Pendant que notre ministre très respecté réfléchit à la prochaine mise en place d'une "morale laïque" dans nos écoles, nous rentrons.
Dès vendredi dernier 31 août. Un jour en avance sur le calendrier normal, car depuis des années, au nom de notre engagement pour notre mission sacrée, nos inspecteurs en décident ainsi sans qu'on nous paye un centime.
Notre école est ancienne. Un nouveau bâtiment biscornu a complété l'ancien, lui-même aménagé de bric et de broc. Quatre salles de classe à l'origine, douze aujourd'hui.
L'une est perchée tout en haut d'une sorte de donjon, toute seule.
Trois autres à l'étage ne peuvent accueillir que dix-neuf élèves en même temps, à cause du seul et unique escalier qui y mène. Raisons de sécurité.
Depuis que les maîtres ont le privilège de devoir passer deux années de plus à l'université, pour cause de master, ils débarquent
dans l'arène devant les élèves directement.
En haut lieu, on a tout de même considéré que le procédé était un peu risqué, d'où quelques timides garde-fous: pas de CP, ni de CM2, ni de double niveau, ni d'aménagement dans une classe isolée pour les nouveaux profs.
Quand bien même on leur refilait froidement, il y a peu, des morceaux de classes dispersés, composés de camaïeux de maternelle, de CM2 et de niveaux multiples à foison. "
Ça sera formateur, Mademoiselle".
Notre école accumule les défis. Nous avons passé des heures de notre précieux temps offert, le 31 août, à tenter de résoudre ce casse-tête. Nos nerfs, on les a passés ensuite sur les kilos de livres à trimballer, comme les tables et les cartons. C'est le boulot de la mairie? Ah bon?
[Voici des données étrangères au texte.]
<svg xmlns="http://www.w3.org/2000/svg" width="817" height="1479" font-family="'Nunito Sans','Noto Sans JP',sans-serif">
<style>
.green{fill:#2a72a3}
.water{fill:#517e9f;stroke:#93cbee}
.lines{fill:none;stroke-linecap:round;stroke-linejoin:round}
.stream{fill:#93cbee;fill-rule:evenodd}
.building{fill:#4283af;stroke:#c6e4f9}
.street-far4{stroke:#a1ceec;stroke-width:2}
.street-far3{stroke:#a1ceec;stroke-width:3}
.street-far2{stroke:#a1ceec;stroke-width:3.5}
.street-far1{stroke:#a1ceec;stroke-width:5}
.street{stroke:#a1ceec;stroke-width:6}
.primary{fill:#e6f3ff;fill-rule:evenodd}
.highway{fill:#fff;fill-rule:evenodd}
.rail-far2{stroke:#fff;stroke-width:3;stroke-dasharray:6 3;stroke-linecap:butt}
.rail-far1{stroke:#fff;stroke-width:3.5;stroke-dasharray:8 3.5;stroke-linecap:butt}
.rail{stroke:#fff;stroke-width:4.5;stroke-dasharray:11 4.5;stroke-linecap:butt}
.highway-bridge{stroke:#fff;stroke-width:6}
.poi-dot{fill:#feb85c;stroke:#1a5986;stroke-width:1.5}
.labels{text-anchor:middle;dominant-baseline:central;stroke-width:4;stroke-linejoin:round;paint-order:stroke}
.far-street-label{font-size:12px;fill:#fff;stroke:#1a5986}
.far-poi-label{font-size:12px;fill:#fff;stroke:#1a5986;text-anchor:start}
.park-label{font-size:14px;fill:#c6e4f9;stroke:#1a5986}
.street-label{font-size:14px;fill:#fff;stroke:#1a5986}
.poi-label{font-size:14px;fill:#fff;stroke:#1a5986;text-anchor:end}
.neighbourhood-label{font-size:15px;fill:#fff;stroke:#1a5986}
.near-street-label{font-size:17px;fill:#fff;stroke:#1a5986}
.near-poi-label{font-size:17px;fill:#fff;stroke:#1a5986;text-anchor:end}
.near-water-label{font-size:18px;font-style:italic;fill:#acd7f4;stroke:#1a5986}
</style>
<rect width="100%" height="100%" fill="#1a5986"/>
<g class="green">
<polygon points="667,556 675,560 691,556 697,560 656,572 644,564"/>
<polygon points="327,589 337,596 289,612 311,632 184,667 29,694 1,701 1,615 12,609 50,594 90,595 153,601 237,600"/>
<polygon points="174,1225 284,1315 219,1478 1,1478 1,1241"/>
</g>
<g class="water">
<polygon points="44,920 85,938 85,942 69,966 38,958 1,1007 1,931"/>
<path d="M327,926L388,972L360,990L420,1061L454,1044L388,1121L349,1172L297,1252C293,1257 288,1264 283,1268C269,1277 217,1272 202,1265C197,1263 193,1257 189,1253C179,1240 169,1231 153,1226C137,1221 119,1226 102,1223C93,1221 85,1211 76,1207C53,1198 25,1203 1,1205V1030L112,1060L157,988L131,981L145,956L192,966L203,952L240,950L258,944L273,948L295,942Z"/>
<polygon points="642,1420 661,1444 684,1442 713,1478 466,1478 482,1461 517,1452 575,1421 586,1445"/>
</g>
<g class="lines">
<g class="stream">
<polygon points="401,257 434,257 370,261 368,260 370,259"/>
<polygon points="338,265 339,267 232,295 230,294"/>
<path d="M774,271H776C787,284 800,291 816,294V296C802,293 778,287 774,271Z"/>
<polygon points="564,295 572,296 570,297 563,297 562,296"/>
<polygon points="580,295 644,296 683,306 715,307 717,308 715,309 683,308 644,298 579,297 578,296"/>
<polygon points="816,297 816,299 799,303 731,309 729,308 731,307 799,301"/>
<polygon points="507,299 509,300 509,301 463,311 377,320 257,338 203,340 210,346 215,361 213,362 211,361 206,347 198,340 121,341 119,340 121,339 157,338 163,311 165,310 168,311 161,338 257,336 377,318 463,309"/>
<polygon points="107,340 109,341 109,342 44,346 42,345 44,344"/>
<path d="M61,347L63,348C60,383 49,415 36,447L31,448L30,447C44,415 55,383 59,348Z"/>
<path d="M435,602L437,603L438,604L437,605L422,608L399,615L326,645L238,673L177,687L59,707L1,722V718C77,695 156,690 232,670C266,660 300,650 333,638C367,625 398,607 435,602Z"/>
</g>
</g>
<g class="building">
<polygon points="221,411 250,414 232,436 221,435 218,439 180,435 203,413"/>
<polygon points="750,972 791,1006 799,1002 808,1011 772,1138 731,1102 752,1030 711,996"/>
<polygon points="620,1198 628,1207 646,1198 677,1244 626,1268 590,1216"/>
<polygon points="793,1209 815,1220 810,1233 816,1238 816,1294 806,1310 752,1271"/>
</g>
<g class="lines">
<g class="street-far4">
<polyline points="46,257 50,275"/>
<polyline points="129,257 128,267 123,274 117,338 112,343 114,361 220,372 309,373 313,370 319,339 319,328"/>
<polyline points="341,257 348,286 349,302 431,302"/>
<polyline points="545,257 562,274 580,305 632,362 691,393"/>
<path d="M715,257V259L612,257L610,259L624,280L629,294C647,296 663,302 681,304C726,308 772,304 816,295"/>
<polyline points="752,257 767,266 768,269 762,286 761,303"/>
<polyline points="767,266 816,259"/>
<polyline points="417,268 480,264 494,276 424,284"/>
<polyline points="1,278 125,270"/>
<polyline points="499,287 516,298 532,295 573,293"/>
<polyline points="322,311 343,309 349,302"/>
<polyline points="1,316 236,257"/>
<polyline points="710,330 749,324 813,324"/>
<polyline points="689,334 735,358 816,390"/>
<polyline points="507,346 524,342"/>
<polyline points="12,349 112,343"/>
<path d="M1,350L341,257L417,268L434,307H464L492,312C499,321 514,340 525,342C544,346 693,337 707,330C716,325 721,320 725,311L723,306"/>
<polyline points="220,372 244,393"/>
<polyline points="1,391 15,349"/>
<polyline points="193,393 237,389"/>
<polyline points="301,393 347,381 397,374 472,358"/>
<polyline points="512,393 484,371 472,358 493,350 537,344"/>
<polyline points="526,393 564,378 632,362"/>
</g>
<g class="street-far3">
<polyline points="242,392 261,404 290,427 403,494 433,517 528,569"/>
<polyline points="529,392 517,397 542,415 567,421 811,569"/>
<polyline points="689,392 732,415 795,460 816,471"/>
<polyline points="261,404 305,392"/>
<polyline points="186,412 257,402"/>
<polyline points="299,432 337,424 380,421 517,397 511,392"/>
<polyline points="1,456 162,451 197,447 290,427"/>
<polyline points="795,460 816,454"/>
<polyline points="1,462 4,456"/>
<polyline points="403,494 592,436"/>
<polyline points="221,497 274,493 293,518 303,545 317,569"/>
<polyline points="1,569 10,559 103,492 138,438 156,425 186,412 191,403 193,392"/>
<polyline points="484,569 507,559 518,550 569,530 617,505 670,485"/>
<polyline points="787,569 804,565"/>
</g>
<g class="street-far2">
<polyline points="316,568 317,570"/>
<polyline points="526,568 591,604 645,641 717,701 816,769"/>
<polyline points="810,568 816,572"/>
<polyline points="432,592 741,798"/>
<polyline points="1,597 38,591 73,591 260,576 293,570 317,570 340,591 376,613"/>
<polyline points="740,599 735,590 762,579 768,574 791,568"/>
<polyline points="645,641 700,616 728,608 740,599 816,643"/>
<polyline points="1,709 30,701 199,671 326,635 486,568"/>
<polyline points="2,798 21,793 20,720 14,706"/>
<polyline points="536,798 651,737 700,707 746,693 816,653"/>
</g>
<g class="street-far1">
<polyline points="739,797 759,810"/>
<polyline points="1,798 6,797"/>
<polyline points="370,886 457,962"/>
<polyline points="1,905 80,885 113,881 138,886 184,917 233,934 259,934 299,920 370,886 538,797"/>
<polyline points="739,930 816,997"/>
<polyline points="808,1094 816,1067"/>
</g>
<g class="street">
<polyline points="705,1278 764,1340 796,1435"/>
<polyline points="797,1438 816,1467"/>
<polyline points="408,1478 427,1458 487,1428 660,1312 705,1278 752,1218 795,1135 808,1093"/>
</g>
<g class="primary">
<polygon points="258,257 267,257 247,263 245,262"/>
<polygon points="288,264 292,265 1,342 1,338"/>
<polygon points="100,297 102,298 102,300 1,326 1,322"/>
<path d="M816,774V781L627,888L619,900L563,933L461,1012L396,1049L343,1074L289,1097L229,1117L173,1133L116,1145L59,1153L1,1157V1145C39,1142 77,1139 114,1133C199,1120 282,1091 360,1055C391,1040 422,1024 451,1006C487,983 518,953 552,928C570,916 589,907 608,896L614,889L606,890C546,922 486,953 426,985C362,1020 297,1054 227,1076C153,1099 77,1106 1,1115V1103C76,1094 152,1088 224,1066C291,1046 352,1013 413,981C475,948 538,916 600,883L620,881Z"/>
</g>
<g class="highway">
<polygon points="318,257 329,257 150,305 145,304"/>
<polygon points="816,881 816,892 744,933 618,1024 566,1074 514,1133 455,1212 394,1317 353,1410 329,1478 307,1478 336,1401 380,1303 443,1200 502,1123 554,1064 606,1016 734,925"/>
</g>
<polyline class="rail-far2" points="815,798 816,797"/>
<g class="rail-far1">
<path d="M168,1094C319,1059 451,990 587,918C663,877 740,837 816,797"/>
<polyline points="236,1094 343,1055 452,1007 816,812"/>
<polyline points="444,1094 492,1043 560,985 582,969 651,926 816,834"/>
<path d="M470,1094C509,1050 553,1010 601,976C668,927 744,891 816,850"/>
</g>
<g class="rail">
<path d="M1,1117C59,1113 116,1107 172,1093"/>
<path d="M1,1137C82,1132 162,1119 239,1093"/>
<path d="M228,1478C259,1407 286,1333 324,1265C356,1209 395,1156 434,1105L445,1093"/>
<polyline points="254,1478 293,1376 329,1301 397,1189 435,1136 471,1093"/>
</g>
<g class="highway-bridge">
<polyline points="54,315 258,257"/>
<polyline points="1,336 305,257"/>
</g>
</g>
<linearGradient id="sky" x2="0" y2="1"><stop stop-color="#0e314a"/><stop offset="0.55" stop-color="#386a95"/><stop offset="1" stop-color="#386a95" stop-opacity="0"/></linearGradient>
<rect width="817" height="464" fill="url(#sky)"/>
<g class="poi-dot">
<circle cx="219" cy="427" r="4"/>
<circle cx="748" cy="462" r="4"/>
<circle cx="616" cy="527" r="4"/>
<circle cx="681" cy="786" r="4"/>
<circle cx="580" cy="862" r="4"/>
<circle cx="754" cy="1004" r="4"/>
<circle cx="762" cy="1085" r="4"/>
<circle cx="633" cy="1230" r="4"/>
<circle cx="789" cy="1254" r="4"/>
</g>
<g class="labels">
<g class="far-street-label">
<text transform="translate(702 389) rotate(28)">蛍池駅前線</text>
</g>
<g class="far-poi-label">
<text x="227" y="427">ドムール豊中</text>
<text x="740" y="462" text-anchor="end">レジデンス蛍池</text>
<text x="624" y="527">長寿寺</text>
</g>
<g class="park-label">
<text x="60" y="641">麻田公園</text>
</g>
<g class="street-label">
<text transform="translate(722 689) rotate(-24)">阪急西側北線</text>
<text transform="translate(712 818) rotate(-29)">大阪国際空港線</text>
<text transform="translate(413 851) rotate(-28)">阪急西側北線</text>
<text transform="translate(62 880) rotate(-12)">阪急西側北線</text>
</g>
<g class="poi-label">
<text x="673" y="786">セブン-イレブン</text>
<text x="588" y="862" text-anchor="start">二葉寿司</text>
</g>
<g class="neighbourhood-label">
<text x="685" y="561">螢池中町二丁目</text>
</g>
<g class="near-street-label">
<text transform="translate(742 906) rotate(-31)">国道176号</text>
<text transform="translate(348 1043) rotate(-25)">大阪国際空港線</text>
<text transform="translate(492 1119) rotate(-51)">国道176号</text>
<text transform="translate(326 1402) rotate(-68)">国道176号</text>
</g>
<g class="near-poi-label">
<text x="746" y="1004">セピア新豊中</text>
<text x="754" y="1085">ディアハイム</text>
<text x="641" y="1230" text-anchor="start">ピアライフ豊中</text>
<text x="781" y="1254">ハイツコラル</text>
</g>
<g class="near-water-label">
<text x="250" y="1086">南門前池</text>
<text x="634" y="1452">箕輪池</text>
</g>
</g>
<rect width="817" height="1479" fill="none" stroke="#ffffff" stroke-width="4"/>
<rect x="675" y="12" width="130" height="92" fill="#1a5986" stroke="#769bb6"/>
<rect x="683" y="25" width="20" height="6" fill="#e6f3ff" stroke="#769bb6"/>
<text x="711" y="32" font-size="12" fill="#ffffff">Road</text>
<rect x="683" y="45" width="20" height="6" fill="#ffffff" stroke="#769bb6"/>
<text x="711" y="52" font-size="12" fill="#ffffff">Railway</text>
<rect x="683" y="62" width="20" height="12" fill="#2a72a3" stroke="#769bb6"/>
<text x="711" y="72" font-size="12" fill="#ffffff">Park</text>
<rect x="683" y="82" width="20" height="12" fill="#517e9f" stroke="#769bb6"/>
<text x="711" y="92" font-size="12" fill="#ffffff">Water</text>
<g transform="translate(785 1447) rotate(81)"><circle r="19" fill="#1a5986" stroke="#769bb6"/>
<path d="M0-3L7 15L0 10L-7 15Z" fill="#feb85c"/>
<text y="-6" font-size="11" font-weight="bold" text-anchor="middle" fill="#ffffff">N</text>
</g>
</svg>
Voici les cartes de notre jeu:
- carte des recoins isolés (interdits aux nouveaux)
- carte des CP, CM2, doubles-niveaux (interdits aux nouveaux).
- carte des effectifs: les classes sont presque toutes chargées bloc. Vingt-huit en CP, trente-deux en CM1, trente et un en CM2... (pas de classes trop chargées pour les nouveaux)
- carte de la possible ouverture de classe à laquelle le nombre d'élèves nous donne droit, en principe.
Cette situation était prévisible dès juin dernier.
- carte de la patience. Le 7 septembre: nous attendons toujours. Tout est provisoire car, si l'ouverture tant attendue est autorisée, alors il faudra réorganiser toutes les classes.
Les commandes de matériel sont en attente.
Le travail est en attente.
Tout est en attente.
Bien entendu, les réseaux d'aide ayant disparu, les enfants en difficulté (doux euphémisme pour quelques-uns) sont livrés tout crus aux classes de trente et plus.
Les remplaçants sont en voie de disparition accélérée: interdiction de tomber malade.
C'est un bordel insensé. Ça y est, j'ai craqué.
Je me reprends.
Je m'en vais préparer mes programmations évaluatives de morale laïque. Notre bon ministre a raison:
"C
'est un ensemble de valeurs que nous devons partager (...) la connaissance des règles de la société, du droit, du fonctionnement de la démocratie, mais aussi toutes les questions que l'on se pose sur le sens de l'existence humaine, sur le rapport à soi, aux autres, à ce qui fait une vie heureuse ou une vie bonne... La République doit enseigner sa vision de ce que sont les vertus et les vices, le bien et le mal, le juste et l'injuste."